County spared worst of winter storm
Continued cold, high winds could bring power outages, however
Bruce Alsobrook | News-Telegram Editor

Jan. 15, 2007 - Hopkins County largely escaped the worst of the winter storm that left much of the state slip-sliding away Monday morning.

How the storm's remnants will affect school schedules Tuesday remains to be seen, however.

Sulphur Springs Police Lt. Rex Morgan, the city's emergency management coordinator, opened the Emergency Operations Center at 4 a.m. today, about the time that Texas Department of Transportation trucks were sanding bridges and overpasses. The city of Sulphur Springs Street Department also went on standby shortly after 4 a.m.

But while a few tree limbs were downed by the weight of icy branches and some intersections were a bit slick, for the most part the weather's impact was mild.

"We had a couple of accidents reported, mainly cars spinning out on Interstate 30," Morgan said. "There weren't any injuries."

Some short-term electrical power outages were reported. The first shut off power at the Hopkins County Sheriff's Office, where they learned one of two batteries needed to start up the diesel generator had failed. Emergency 911 calls were temporarily routed to the Sulphur Springs Police Department, and a new battery was installed to fix the problem.
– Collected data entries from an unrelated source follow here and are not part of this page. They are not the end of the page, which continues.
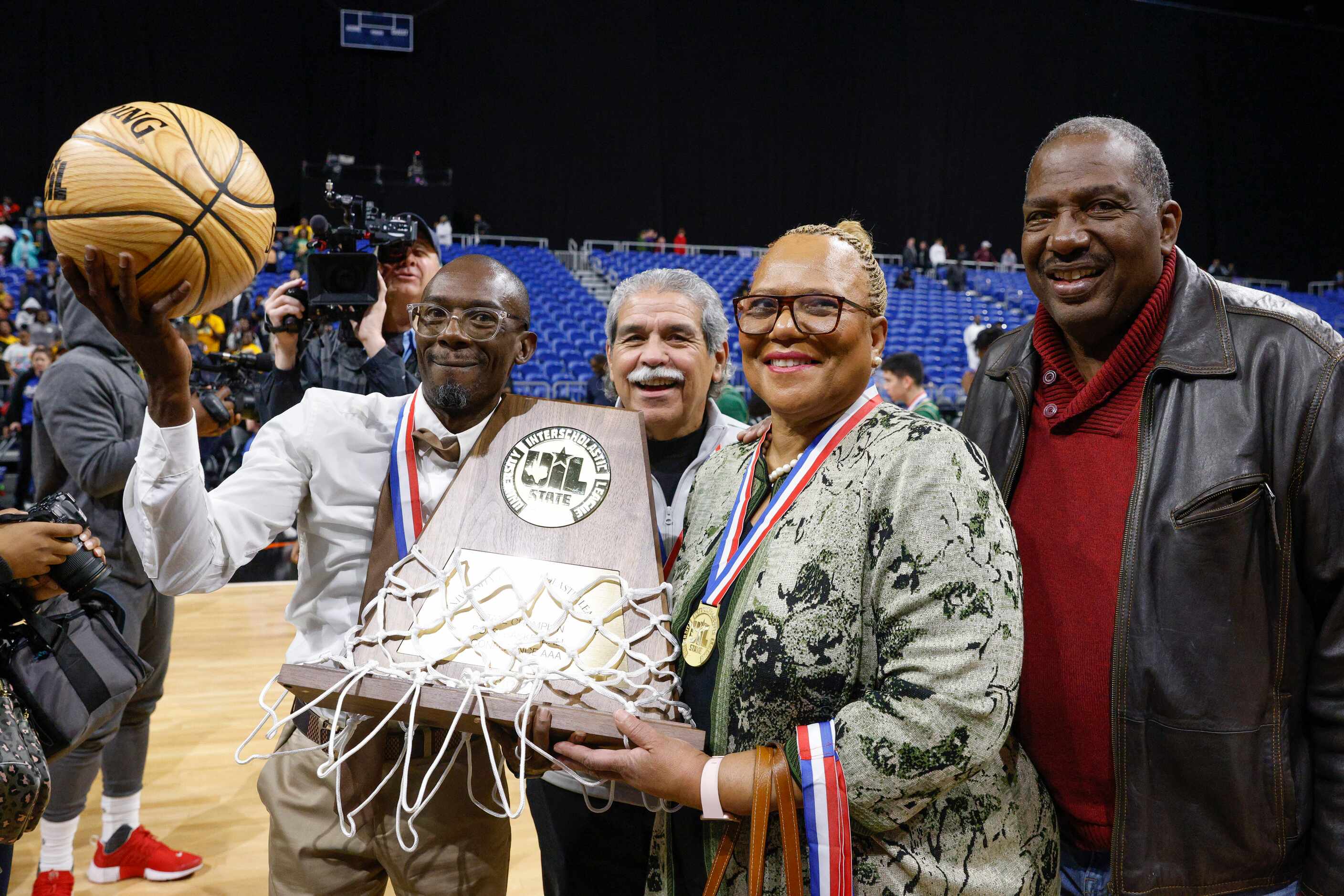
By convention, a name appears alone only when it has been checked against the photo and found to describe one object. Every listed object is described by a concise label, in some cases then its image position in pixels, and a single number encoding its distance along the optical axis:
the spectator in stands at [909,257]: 16.28
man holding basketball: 1.52
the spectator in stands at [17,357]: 8.34
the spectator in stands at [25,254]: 12.18
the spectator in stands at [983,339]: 5.74
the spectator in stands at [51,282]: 10.63
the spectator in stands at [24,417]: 3.76
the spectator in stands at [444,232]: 14.38
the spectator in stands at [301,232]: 11.76
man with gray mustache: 1.67
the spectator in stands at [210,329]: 7.47
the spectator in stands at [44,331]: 8.83
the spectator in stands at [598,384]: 7.67
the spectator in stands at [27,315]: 9.77
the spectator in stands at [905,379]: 5.40
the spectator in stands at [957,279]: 15.45
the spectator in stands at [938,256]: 16.98
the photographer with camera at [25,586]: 1.50
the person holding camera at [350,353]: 2.43
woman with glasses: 1.06
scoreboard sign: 15.27
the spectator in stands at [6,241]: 12.27
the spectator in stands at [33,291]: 10.56
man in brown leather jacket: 1.22
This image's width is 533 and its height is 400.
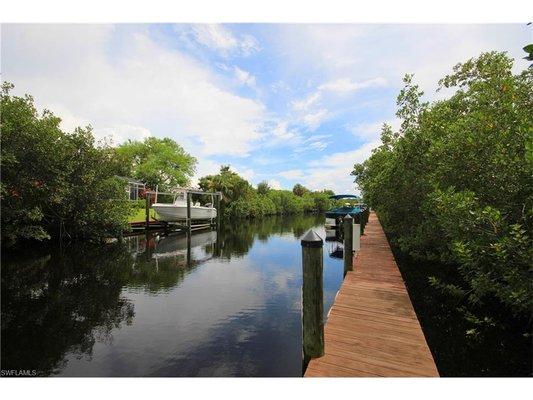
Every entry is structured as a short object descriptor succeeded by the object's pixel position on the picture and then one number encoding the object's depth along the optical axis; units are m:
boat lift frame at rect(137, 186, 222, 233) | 22.44
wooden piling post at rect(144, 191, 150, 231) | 21.10
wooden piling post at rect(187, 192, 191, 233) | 23.69
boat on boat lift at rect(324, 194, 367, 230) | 24.20
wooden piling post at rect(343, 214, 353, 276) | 8.16
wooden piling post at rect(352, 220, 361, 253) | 10.06
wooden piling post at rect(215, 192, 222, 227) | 29.28
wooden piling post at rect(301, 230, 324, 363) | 3.91
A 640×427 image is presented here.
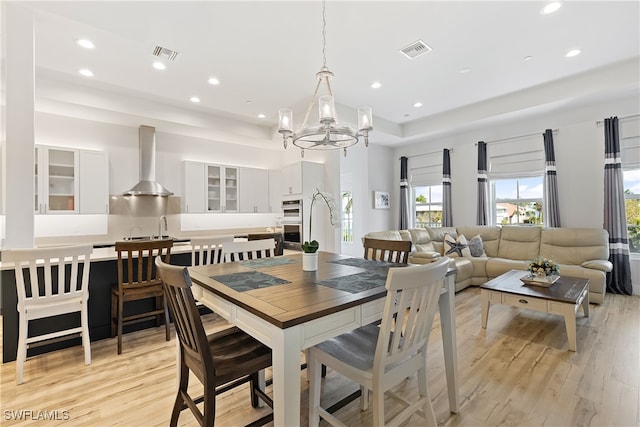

The sheriff's office also fielded a few reports of cars running off of roads.

The precipitation essentially ended about 7:30 a.m The next chance for any wet stuff isn't expected before Wednesday, when there's a chance of a light dusting of snow.

The biggest concern now is how the roads will fair overnight, and whether or not windy conditions will cause more power outages.

"TXU had several crews out this morning, but they don't foresee any more problems unless the wind picks up," Morgan said.

Once winds pick up above 15 miles per hour, he said, the higher the chances are of jostling tree branches snapping and falling under the added weight of the ice, taking down power lines with them.

Morgan also said after a statewide conference call with the Texas emergency operations center — the third in 36 hours — there were expectations that the sun would be peeking out from behind the clouds later in the day. Coupled with drier air coming in, that should help evaporate moisture on the roads.

But any wet stuff left behind after dark is certain to freeze — the overnight low is forecast at 24 degrees. School adminstrators won't decide whether to call off or delay classes until they review road conditions in the morning. They recommend tuning in to KSST radio (1230 AM) in the morning for announcements about the status of classes.